Poszedł szybciej niż mysłałem, ale kawał dobrego żelastwa.

wielu się doszukiwało powodu sprzedaży skoro dobre auto, ale wyzbywam sie diesli, wszystkich ;-)

naturalnie wiele byłe wiadomości 5 i przyjeżdzam..... hehe

Re: Cześć z Łodzi!

PostNapisane: 21 lip 2020, 01:08
przez gompka
Spox, rynek działa według swoich prawideł.
Nie będę się ani zwlaszcza Ciebie obrażał za to, że znalazłeś kupca wcześniej niż ja wróciłem do Ciebie z decyzją.
Żadnych złych emocji ;)

Re: Cześć z Łodzi!

PostNapisane: 21 lip 2020, 16:27
przez Legend
pochwal się co kupiłeś więc :)

Re: Cześć z Łodzi!

PostNapisane: 21 lip 2020, 17:11
przez gompka
Jeszcze nic, w sobotę jadę. Niby jesteśmy umówienie, ale dopóki nie będę w nim siedział, nic nie powiem ;-)
Zawsze jeszcze sprzedawca może się rozmyślić i sprzedać komu innemu wcześniej...
Niemniej jednak pozostaję w zaufaniu i wierzę w uczciwość sprzedawcy.

Re: Cześć z Łodzi!

PostNapisane: 27 lip 2020, 18:46
przez gompka
Już jest.
Łajza
Ma masę chorób dziedzicznych, ale powoli będę przy nim dłubał.
Czy jest w ogole jeszcze ktoś w Łodzi, kto jeździ Montereyem?

Re: Cześć z Łodzi!

PostNapisane: 27 lip 2020, 19:17
przez Jake
Domagamy sie zdjecia swiezo zdobytego trofeum ;)

Re: Cześć z Łodzi!

PostNapisane: 10 sie 2020, 23:32
przez gompka
mam nadzieję, że będzie widoczne, bo mam dwie lewe ręce do komputerów

Obrazek

stara łajza, ma mnóstwo chorób współistniejących, ale przejechała ze mną już 700km bez zadyszki.
Na auto stradzie nawet bujnęła się do 140km/h i żyję.
Przyjemna przelotowa na 16-letnich zimówkach AT to 80-100km/h i taka mnie satysfakcjonuje.
Nie działa fhuj rzeczy:
liczniki kilometrów, prędkościomierz, obrotomierz jak mu się chce, ABS, szyba kierowcy działa tylko w dół ;-) , jakiś zamek, antena pogięta, próg zgniły, rama za to w przyzwoitym stanie.
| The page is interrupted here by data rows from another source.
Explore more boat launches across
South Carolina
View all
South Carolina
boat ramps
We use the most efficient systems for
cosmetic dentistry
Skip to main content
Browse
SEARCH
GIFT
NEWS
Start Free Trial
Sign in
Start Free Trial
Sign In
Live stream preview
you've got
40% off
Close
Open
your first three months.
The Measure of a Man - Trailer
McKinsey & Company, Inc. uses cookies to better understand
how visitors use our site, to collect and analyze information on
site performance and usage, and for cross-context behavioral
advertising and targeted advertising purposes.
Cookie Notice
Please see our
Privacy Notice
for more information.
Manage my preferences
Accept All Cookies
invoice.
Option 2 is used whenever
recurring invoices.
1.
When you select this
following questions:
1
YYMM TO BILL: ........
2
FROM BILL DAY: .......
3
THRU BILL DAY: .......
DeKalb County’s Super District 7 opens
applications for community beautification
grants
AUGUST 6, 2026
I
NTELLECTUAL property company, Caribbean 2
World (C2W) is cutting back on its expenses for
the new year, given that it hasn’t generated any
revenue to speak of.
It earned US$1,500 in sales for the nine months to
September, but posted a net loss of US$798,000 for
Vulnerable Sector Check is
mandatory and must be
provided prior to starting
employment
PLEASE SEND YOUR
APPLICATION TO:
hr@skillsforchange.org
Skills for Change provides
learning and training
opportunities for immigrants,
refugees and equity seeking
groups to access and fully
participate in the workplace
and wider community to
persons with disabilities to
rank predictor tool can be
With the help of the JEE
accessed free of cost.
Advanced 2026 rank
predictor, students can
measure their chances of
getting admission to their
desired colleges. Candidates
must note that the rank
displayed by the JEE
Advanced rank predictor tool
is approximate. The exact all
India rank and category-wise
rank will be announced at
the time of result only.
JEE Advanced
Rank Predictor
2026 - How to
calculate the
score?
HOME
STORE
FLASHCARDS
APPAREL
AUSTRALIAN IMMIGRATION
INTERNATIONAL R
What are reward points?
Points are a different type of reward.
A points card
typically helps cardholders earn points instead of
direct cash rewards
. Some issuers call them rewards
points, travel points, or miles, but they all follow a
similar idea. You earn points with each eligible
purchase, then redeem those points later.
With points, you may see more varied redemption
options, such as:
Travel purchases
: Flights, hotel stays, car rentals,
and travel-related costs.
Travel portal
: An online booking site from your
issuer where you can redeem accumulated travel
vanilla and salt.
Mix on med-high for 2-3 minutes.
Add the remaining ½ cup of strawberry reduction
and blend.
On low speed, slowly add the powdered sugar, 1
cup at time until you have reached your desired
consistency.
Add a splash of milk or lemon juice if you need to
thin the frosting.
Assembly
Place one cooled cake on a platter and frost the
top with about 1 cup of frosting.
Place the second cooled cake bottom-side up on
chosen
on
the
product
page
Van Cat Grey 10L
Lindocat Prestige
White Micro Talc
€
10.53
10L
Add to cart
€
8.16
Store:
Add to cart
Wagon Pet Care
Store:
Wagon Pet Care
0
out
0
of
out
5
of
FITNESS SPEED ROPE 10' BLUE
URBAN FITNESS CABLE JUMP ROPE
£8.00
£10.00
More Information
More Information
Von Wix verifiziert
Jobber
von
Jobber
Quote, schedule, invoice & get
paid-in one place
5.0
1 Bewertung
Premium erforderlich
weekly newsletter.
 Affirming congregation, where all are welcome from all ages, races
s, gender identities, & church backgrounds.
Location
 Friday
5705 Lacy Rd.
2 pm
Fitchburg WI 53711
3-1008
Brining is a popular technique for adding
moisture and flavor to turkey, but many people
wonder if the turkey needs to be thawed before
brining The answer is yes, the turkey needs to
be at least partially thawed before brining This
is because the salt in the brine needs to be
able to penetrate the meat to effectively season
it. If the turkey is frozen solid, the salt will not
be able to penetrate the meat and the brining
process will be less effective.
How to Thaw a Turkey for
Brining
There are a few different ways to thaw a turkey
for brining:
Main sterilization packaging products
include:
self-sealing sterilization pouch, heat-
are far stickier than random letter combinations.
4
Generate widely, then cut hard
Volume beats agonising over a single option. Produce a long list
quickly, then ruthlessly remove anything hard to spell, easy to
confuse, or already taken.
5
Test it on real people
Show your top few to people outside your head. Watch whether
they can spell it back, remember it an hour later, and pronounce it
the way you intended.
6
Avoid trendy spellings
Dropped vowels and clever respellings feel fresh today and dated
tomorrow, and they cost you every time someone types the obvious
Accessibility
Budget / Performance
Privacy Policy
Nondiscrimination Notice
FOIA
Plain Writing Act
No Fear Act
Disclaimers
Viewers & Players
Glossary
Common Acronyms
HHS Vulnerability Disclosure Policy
Jeden amor wylany, jakieś sworznie, gumy zawieszenia do wymiany, bo wozi się jak motorówka na dużej fali, łożysko sprzęgła już słychać, trochę zabawy w kabelkach tez mnie czeka.
Ale czego oczekiwać za piątaka? ;-)
Planuję dwa lata na doprowadzenie jej do porządku.
Blacharza już umówiłem
Resztę powoli ogarnę, większość dupereli spróbuje samemu.